## Requirement
Look through the listing below for the line containing "[774,308,813,317] return ->". Copy it and each line after it up to and including the line containing "[82,304,101,325] e) -> [112,246,128,263] h)", exactly, leaving out pictures.

## Extracted records
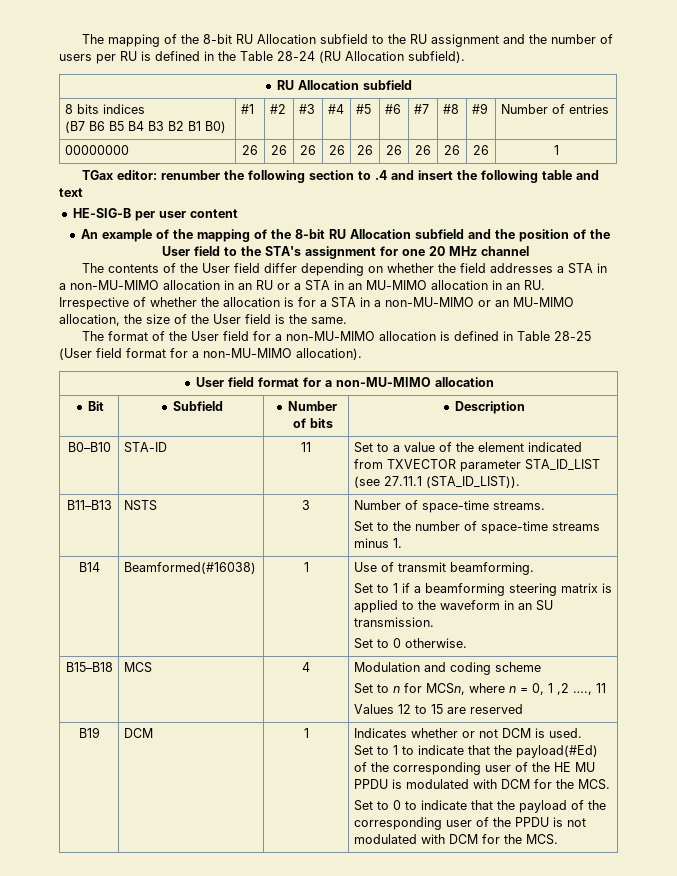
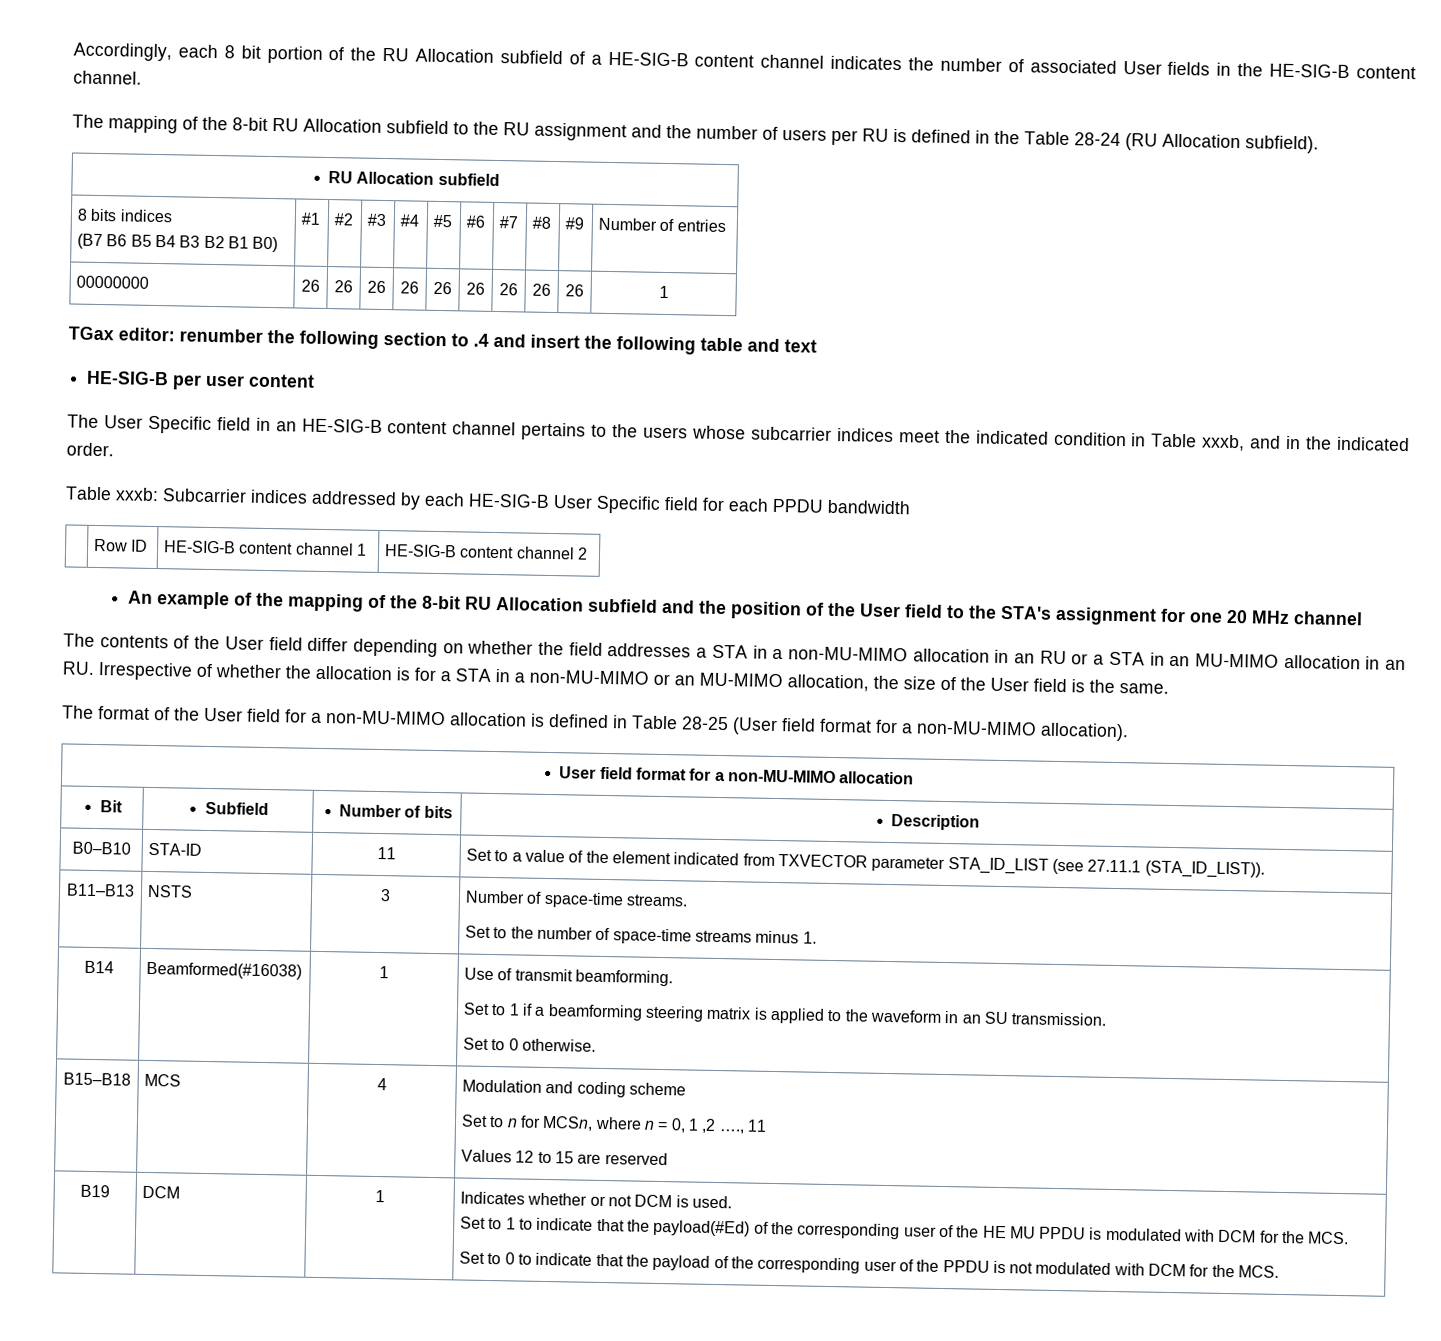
(82, 39) none -> [73,42,1417,80] [73,70,142,85] Accordingly, each 8 bit portion of the RU Allocation subfield of a HE-SIG-B content channel indicates the number of associated User fields in the HE-SIG-B content channel. //
(238, 213) none -> [67,414,1410,452] [66,442,114,457] [65,486,911,515] [94,538,149,552] [163,540,367,556] [384,544,588,560] // The User Specific field in an HE-SIG-B content channel pertains to the users whose subcarrier indices meet the indicated condition in Table xxxb, and in the indicated order. // Table xxxb: Subcarrier indices addressed by each HE-SIG-B User Specific field for each PPDU bandwidth // | Row ID | HE-SIG-B content channel 1 | HE-SIG-B content channel 2

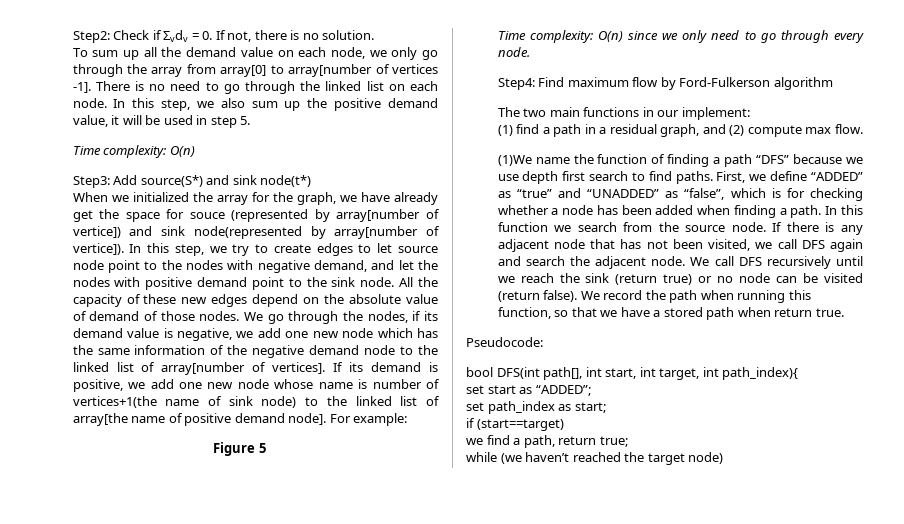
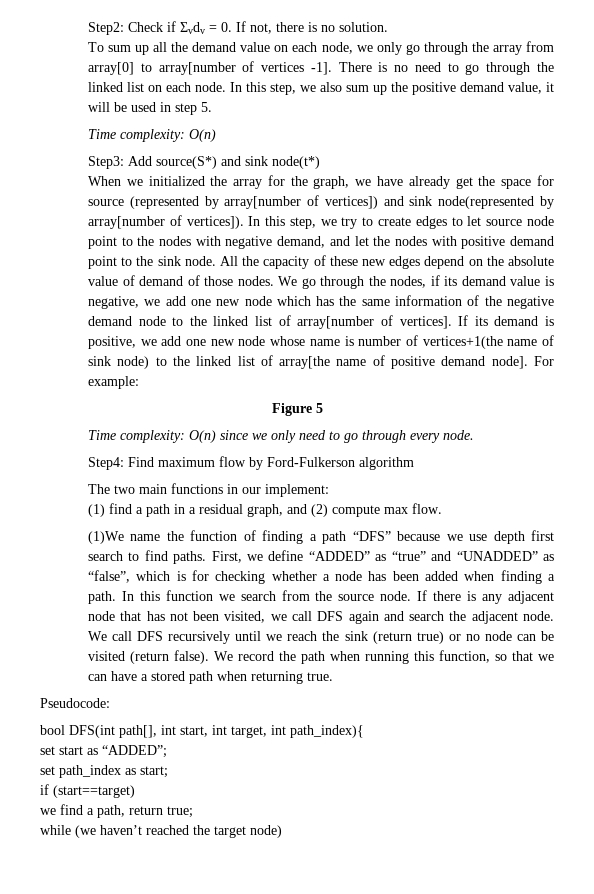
[189,212,225,219] souce -> [87,199,124,206] source
[72,226,121,238] vertice]) -> [324,196,378,209] vertices])
[72,243,124,255] vertice]). -> [186,216,244,229] vertices]).
(618, 313) none -> [87,674,107,681] can
[774,308,813,317] return -> [250,671,303,684] returning

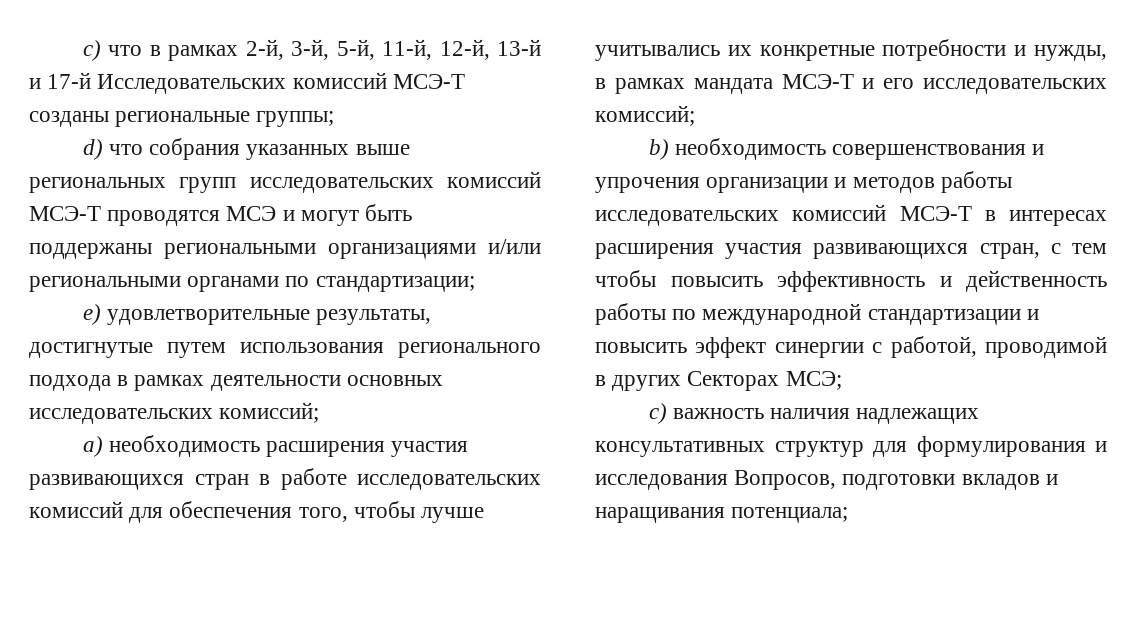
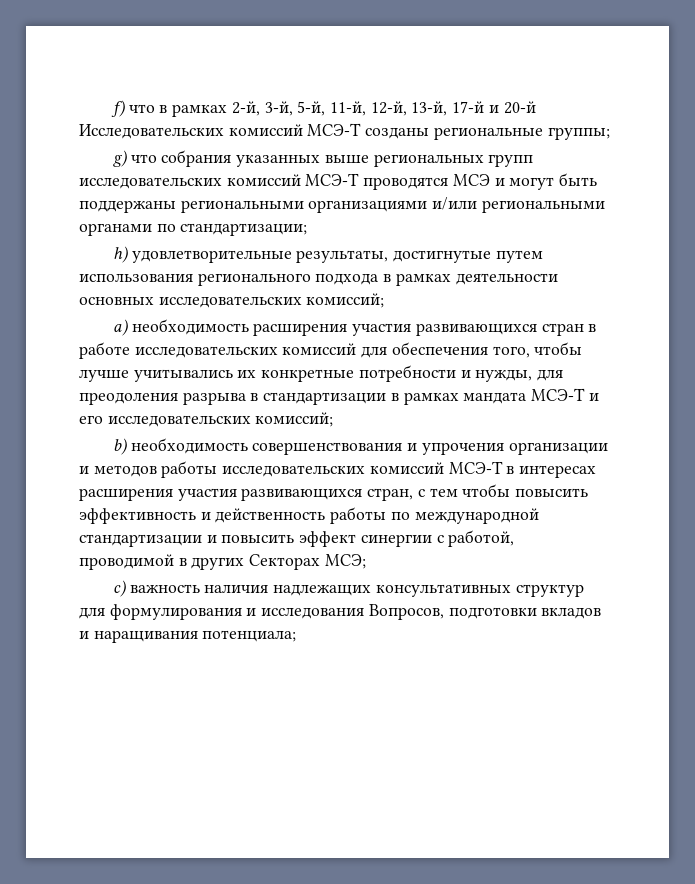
[82,40,101,61] c) -> [110,100,125,117] f)
[496,39,541,56] [29,72,92,89] 13-й и 17-й -> [411,101,536,116] 13-й, 17-й и 20-й
[82,139,103,160] d) -> [112,150,127,167] g)
[82,304,101,325] e) -> [112,246,128,263] h)
(1107, 53) none -> [537,369,564,381] [79,392,387,405] для преодоления разрыва в стандартизации

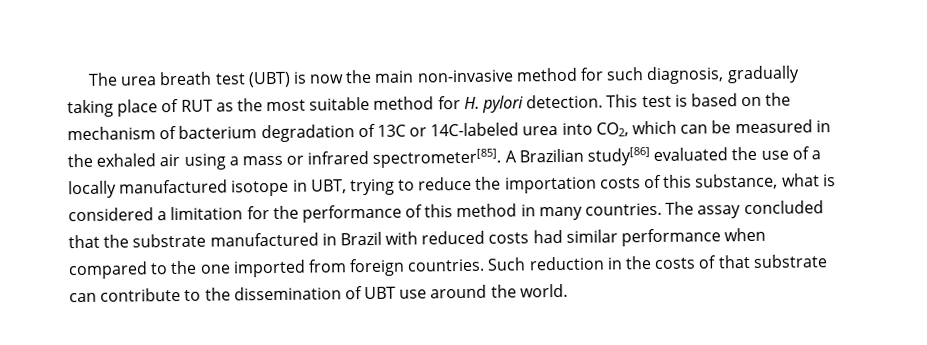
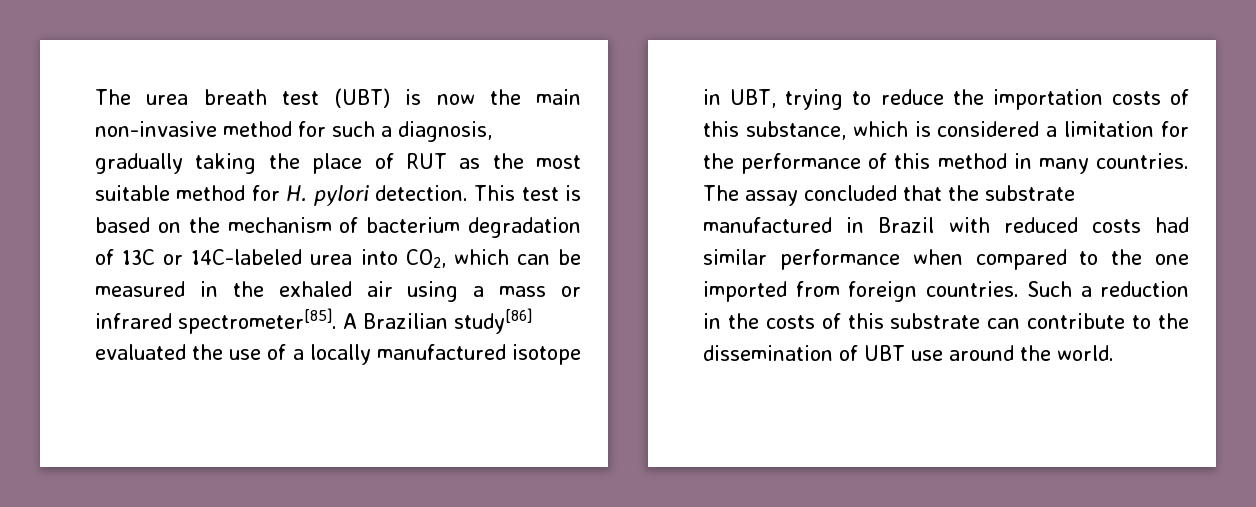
(645, 74) none -> [381,126,392,137] a
(114, 108) none -> [268,153,300,169] the
[781,173,820,187] what -> [852,121,908,137] which
(527, 264) none -> [1080,286,1092,297] a
[717,255,751,269] that -> [847,313,884,329] this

## Output for this task
[774,308,813,317] return -> [250,671,303,684] returning

[82,40,101,61] c) -> [110,100,125,117] f)
[496,39,541,56] [29,72,92,89] 13-й и 17-й -> [411,101,536,116] 13-й, 17-й и 20-й
[82,139,103,160] d) -> [112,150,127,167] g)
[82,304,101,325] e) -> [112,246,128,263] h)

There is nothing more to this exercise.